**EXCERPTED TEXT**
Obama's Economy: A New book by Jack Rasmus
Jack Rasmus's new book, Obama's Economy (PlutoPress, 2012), is a marked departure from his earlier volume, Epic Recession: Prelude to Global Recession (PlutoPress, 2010). Where the earlier effort sought to provide an economic framework to understand the worldwide crisis that began over four years ago, the new book offers a detailed, critical history of President Barrack Obama's policy responses to that crisis. In fact, much of Obama's Economy reads like a vivid, insightful diary of economic life during that period. Rasmus links these events into a powerful narrative that was easy to miss as we lived it.
This blow-by-blow account of economic decline and feeble policy response is all cast in the shadow of Obama's campaign promises, promises that were neither bold nor progressive. As Rasmus demonstrates, Obama -- the candidate - drew his financial support from Wall Street, surrounded himself with corporate-friendly, free market-oriented advisors and preferred caution and compromise to any bold, new vision.
As Rasmus demonstrates, Obama's economic course was largely predictable from his campaign promises.
Rasmus sifts through the seeming chaos and improvisations of the last four years to find three distinct Obama recovery programs implemented in 2009, 2010, and 2011. In addition, Obama's Economy identifies "two and a half" Federal Reserve actions (Quantitative Easings) meant to revive the slumping economy. It is Rasmus's considered opinion that all these efforts failed to restore the US economy to anything like a sustainable vitality. The current abysmal state of the global economy and the sluggishness of the US economy would certainly suggest that Rasmus is right.
Further, he chronicles the bi-partisan, near-consensus debt reduction mania that emerged in 2011, a development that found politicians competing with one another to suggest severe budget cutting and program elimination. Rasmus takes this anti-simulative austerity to augur a "double dip" recession: a forthcoming decline in gross domestic product no later than 2013. In this, he is in agreement with the May 22, 2012 statement by the staid Congressional Budget Office which predicts a GDP contraction in the first two quarters of 2013 unless federally legislated measures are rescinded (the equally draconian state and municipal austerity programs are not a factor in the CBO calculations).

**TASK REQUIREMENTS**
Reproduce the full review of Jack Rasmus's book Obama's Economy, word for word.

**EXCERPTED RECORDS**
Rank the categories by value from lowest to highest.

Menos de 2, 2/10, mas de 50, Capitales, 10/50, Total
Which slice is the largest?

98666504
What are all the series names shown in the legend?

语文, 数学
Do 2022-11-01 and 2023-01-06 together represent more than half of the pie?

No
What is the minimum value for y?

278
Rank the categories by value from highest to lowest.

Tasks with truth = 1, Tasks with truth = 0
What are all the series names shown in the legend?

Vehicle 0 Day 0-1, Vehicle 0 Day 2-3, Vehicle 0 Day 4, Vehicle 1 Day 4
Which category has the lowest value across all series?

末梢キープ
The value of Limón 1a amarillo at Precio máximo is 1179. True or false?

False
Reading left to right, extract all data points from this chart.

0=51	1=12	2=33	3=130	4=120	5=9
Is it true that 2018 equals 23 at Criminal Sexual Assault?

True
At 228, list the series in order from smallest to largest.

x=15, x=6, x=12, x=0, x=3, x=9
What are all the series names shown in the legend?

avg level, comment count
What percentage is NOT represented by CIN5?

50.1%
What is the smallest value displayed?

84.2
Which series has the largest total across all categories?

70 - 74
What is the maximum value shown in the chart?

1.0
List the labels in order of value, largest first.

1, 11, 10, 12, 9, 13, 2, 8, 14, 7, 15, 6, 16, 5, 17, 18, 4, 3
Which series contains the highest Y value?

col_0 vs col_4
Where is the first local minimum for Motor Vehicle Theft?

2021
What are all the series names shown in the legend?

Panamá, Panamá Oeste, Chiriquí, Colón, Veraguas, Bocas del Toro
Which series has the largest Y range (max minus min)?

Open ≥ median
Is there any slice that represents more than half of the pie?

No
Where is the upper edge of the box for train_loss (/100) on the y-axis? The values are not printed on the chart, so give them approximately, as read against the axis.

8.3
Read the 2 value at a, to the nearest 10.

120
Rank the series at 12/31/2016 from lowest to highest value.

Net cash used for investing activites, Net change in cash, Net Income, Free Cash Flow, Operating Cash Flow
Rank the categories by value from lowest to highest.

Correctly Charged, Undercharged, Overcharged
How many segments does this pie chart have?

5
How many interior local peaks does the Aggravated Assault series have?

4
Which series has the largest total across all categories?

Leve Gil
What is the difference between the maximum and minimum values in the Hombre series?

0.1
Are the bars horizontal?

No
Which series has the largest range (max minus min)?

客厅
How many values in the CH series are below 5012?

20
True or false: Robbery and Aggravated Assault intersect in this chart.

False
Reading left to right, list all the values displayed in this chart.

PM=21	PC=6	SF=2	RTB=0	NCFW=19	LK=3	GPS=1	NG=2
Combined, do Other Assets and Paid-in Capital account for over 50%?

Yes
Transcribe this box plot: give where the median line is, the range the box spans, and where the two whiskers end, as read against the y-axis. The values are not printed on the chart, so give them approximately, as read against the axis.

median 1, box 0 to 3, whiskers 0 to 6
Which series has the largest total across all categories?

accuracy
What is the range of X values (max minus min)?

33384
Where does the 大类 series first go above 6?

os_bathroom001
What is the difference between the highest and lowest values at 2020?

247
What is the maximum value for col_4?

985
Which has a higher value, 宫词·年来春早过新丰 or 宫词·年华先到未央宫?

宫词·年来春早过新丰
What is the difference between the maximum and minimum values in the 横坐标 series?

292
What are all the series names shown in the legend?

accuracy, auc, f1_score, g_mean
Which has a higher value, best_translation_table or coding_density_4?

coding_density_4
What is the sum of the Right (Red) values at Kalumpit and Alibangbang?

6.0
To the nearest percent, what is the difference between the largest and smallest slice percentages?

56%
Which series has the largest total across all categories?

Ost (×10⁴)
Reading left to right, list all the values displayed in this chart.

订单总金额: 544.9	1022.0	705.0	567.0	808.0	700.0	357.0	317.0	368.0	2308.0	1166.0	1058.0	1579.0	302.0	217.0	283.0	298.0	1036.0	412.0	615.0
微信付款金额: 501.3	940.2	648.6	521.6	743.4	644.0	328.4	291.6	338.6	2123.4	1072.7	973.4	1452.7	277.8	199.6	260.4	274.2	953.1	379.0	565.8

**YOUR SOLUTION**
Obama's Economy: A New book by Jack Rasmus
Jack Rasmus's new book, Obama's Economy (PlutoPress, 2012), is a marked departure from his earlier volume, Epic Recession: Prelude to Global Recession (PlutoPress, 2010). Where the earlier effort sought to provide an economic framework to understand the worldwide crisis that began over four years ago, the new book offers a detailed, critical history of President Barrack Obama's policy responses to that crisis. In fact, much of Obama's Economy reads like a vivid, insightful diary of economic life during that period. Rasmus links these events into a powerful narrative that was easy to miss as we lived it.
This blow-by-blow account of economic decline and feeble policy response is all cast in the shadow of Obama's campaign promises, promises that were neither bold nor progressive. As Rasmus demonstrates, Obama -- the candidate - drew his financial support from Wall Street, surrounded himself with corporate-friendly, free market-oriented advisors and preferred caution and compromise to any bold, new vision.
As Rasmus demonstrates, Obama's economic course was largely predictable from his campaign promises.
Rasmus sifts through the seeming chaos and improvisations of the last four years to find three distinct Obama recovery programs implemented in 2009, 2010, and 2011. In addition, Obama's Economy identifies "two and a half" Federal Reserve actions (Quantitative Easings) meant to revive the slumping economy. It is Rasmus's considered opinion that all these efforts failed to restore the US economy to anything like a sustainable vitality. The current abysmal state of the global economy and the sluggishness of the US economy would certainly suggest that Rasmus is right.
Further, he chronicles the bi-partisan, near-consensus debt reduction mania that emerged in 2011, a development that found politicians competing with one another to suggest severe budget cutting and program elimination. Rasmus takes this anti-simulative austerity to augur a "double dip" recession: a forthcoming decline in gross domestic product no later than 2013. In this, he is in agreement with the May 22, 2012 statement by the staid Congressional Budget Office which predicts a GDP contraction in the first two quarters of 2013 unless federally legislated measures are rescinded (the equally draconian state and municipal austerity programs are not a factor in the CBO calculations).